(Excerpts from a dataset)
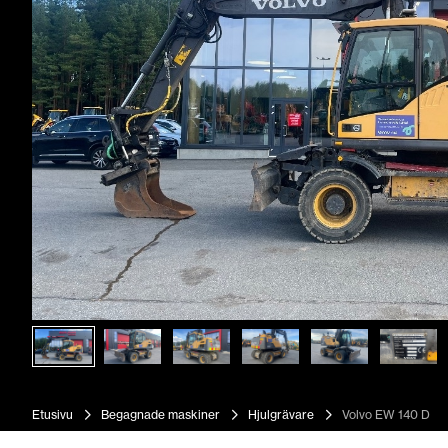
Etusivu
Begagnade maskiner
Hjulgrävare
Volvo EW 140 D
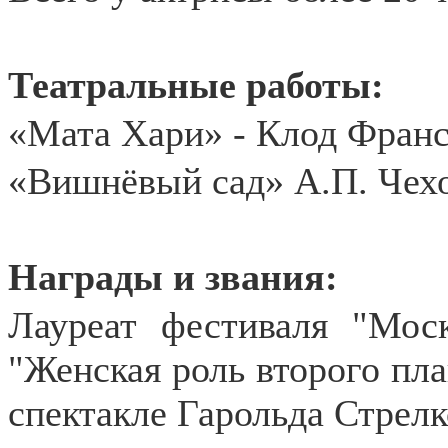
Театральные работы:
«Мата Хари» - Клод Франс 
«Вишнёвый сад» А.П. Чехо
Награды и звания:
Лауреат фестиваля "Мос
"Женская роль второго пла
спектакле Гарольда Стрелк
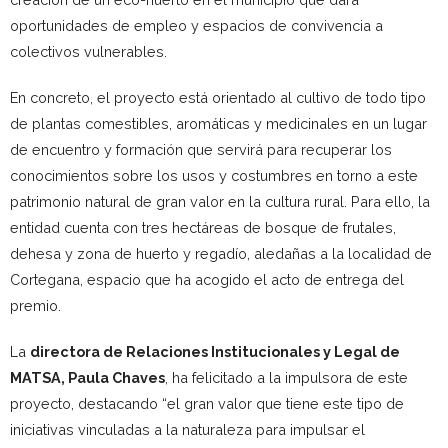
oportunidades de empleo y espacios de convivencia a
colectivos vulnerables.
En concreto, el proyecto está orientado al cultivo de todo tipo
de plantas comestibles, aromáticas y medicinales en un lugar
de encuentro y formación que servirá para recuperar los
conocimientos sobre los usos y costumbres en torno a este
patrimonio natural de gran valor en la cultura rural. Para ello, la
entidad cuenta con tres hectáreas de bosque de frutales,
dehesa y zona de huerto y regadío, aledañas a la localidad de
Cortegana, espacio que ha acogido el acto de entrega del
premio.
La
directora de Relaciones Institucionales y Legal de
MATSA, Paula Chaves
, ha felicitado a la impulsora de este
proyecto, destacando “el gran valor que tiene este tipo de
iniciativas vinculadas a la naturaleza para impulsar el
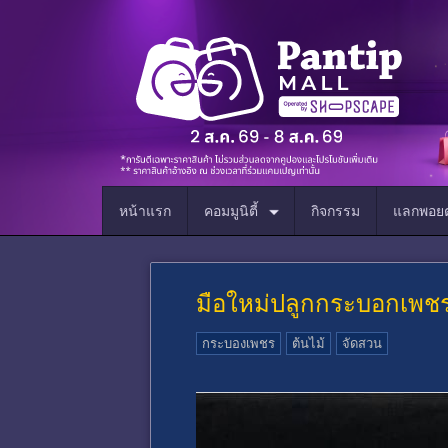
หน้าแรก
คอมมูนิตี้
กิจกรรม
แลกพอยต
มือใหม่ปลูกกระบอกเพชร 
กระบองเพชร
ต้นไม้
จัดสวน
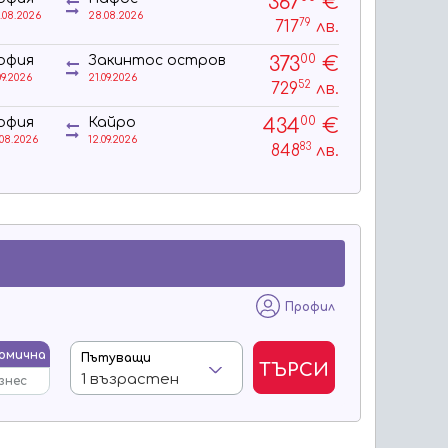
367
€
.08.2026
28.08.2026
79
717
лв.
00
373
€
офия
Закинтос остров
09.2026
21.09.2026
52
729
лв.
00
434
€
офия
Кайро
.08.2026
12.09.2026
83
848
лв.
Профил
омична
Пътуващи
ТЪРСИ
знес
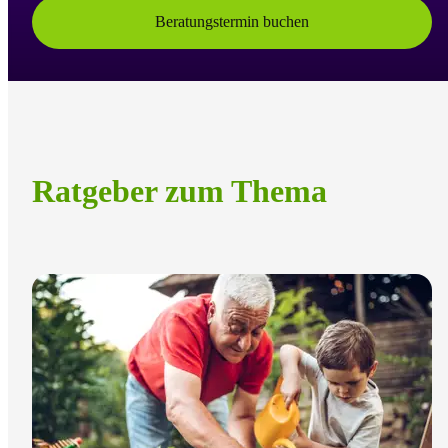
Beratungstermin buchen
Ratgeber zum Thema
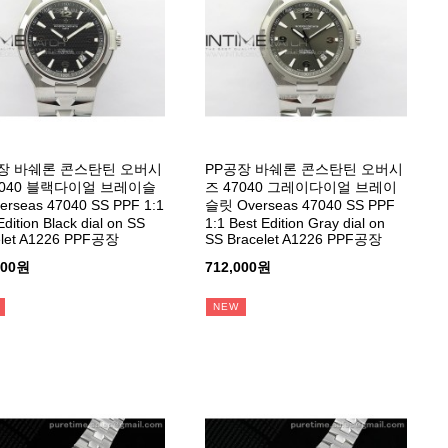
장 바쉐론 콘스탄틴 오버시
PP공장 바쉐론 콘스탄틴 오버시
7040 블랙다이얼 브레이슬
즈 47040 그레이다이얼 브레이
erseas 47040 SS PPF 1:1
슬릿 Overseas 47040 SS PPF
Edition Black dial on SS
1:1 Best Edition Gray dial on
elet A1226 PPF공장
SS Bracelet A1226 PPF공장
000원
712,000원
NEW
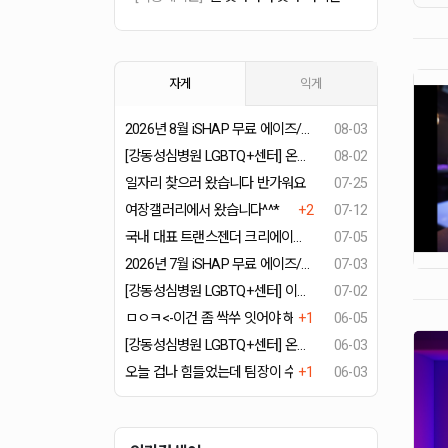
자게
익게
2026년 8월 iSHAP 무료 에이즈/종합성병 검사일정
08-03
[강동성심병원 LGBTQ+센터] 온라인 성소수자 건강강좌 시리즈 '스마트Q' - “트랜지션 여정 속 내 마음 돌보는 법 - 트랜지션에 따른 심리적 변화 및 심리상담의 역할"
08-02
일자리 찾으러 왔습니다 반가워요
07-25
여장갤러리에서 왔습니다^^*
+2
07-12
국내 대표 트랜스젠더 크리에이터들이 뭉쳤다! 꽃자X쎄히 예능 채널 TG걸스
07-05
2026년 7월 iSHAP 무료 에이즈/종합성병 검사일정
07-03
[강동성심병원 LGBTQ+센터] 이번 달은 한국성소수자의료연구회 강의로 진행합니다! KALM 오픈세미나 26년 7월 강의 안내
07-02
ㅁㅇㅋ<-이건 좀 싹쑤 잇어야 해주나여...?
+1
06-05
[강동성심병원 LGBTQ+센터] 온라인 성소수자 건강강좌 시리즈 '스마트Q' - “목소리를 넘어 -- 음성 여성화 수술의 발전과 미래"
06-03
오늘 겁나 힘들었는데 팀장이 수고했다며
+1
06-03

● **TASK BRIEF**: For each line above that carries the word "스마트Q", copy it out.

● **SOLUTION TO THIS EXERCISE**:
[강동성심병원 LGBTQ+센터] 온라인 성소수자 건강강좌 시리즈 '스마트Q' - “트랜지션 여정 속 내 마음 돌보는 법 - 트랜지션에 따른 심리적 변화 및 심리상담의 역할"
[강동성심병원 LGBTQ+센터] 온라인 성소수자 건강강좌 시리즈 '스마트Q' - “목소리를 넘어 -- 음성 여성화 수술의 발전과 미래"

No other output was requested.